** Records for this exercise follows **
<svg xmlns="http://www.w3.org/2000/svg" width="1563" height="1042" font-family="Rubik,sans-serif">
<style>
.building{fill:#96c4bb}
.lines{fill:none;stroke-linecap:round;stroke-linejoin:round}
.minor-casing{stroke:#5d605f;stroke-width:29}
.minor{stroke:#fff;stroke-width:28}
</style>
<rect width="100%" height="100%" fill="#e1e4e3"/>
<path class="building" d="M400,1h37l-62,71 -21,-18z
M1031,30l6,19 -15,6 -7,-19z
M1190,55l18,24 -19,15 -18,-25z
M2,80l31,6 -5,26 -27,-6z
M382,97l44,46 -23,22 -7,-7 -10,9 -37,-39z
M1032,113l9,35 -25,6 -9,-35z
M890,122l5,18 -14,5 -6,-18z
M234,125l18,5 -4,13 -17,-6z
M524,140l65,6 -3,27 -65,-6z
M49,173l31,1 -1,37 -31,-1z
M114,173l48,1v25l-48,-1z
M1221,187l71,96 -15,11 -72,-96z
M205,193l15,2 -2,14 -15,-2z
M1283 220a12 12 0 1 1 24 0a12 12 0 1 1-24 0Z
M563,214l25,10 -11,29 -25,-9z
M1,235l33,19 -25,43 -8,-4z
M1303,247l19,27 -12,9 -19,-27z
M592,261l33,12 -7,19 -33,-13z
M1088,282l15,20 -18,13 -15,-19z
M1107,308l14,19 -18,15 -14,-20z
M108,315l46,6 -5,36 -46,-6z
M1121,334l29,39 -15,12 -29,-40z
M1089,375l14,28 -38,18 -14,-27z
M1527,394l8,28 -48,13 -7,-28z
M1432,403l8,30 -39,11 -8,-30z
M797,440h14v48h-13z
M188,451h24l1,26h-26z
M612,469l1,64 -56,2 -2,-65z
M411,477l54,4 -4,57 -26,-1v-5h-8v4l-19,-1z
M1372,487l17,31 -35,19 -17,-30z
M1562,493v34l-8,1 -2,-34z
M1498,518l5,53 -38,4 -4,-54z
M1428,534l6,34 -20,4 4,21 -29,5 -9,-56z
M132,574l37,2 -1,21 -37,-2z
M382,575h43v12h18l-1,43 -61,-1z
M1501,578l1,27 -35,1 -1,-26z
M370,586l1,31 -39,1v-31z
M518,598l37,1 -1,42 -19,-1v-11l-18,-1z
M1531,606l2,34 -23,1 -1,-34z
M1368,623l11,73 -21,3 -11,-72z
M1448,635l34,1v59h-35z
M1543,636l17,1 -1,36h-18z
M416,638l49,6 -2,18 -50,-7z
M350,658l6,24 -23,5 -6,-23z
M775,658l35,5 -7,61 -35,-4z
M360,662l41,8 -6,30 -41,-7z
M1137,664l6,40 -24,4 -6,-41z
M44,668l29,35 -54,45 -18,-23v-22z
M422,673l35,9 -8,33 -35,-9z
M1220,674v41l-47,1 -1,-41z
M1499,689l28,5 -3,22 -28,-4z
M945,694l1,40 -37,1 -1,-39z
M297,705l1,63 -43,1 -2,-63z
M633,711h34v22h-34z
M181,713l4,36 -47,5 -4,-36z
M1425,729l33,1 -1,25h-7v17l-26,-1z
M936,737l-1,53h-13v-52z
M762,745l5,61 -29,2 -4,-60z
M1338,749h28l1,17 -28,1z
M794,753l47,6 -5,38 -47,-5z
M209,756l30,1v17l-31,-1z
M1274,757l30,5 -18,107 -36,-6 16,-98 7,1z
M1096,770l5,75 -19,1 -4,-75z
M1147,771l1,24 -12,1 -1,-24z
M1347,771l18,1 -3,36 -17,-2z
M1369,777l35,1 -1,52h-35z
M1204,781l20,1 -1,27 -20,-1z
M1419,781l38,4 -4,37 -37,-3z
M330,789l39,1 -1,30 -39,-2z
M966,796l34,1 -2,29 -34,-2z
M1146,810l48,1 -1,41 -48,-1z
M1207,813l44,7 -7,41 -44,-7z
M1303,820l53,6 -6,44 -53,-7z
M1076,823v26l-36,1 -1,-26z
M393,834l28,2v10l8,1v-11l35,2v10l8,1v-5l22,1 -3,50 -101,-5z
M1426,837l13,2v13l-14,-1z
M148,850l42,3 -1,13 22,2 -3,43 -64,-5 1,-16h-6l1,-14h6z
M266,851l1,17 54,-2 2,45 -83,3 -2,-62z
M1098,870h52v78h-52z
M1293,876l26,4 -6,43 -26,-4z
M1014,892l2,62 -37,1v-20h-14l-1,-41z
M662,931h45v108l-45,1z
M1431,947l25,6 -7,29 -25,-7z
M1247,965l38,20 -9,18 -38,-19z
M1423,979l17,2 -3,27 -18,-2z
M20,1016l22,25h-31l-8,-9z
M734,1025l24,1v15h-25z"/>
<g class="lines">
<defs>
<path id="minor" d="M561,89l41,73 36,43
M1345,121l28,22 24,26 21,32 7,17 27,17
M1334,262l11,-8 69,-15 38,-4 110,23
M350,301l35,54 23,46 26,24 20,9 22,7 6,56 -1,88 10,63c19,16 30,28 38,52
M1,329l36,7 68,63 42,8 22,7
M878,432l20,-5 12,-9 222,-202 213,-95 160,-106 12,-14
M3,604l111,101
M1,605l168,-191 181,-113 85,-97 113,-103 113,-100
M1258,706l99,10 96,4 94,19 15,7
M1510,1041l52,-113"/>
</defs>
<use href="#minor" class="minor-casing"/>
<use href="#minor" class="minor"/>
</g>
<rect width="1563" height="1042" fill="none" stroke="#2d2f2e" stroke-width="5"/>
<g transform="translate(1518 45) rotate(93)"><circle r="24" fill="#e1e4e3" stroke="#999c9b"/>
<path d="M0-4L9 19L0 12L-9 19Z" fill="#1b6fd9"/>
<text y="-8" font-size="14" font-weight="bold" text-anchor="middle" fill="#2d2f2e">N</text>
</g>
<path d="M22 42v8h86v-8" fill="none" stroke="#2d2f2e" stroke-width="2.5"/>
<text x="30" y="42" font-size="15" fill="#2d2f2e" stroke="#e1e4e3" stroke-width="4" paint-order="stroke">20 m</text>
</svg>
** End of Records for this exercise **
Task directions: Of the lines above, extract only those from the line with "M1419,781l38,4 -4,37 -37,-3z" to the line with "M1426,837l13,2v13l-14,-1z", both included, exactly as written.

Exercise solution:
M1419,781l38,4 -4,37 -37,-3z
M330,789l39,1 -1,30 -39,-2z
M966,796l34,1 -2,29 -34,-2z
M1146,810l48,1 -1,41 -48,-1z
M1207,813l44,7 -7,41 -44,-7z
M1303,820l53,6 -6,44 -53,-7z
M1076,823v26l-36,1 -1,-26z
M393,834l28,2v10l8,1v-11l35,2v10l8,1v-5l22,1 -3,50 -101,-5z
M1426,837l13,2v13l-14,-1z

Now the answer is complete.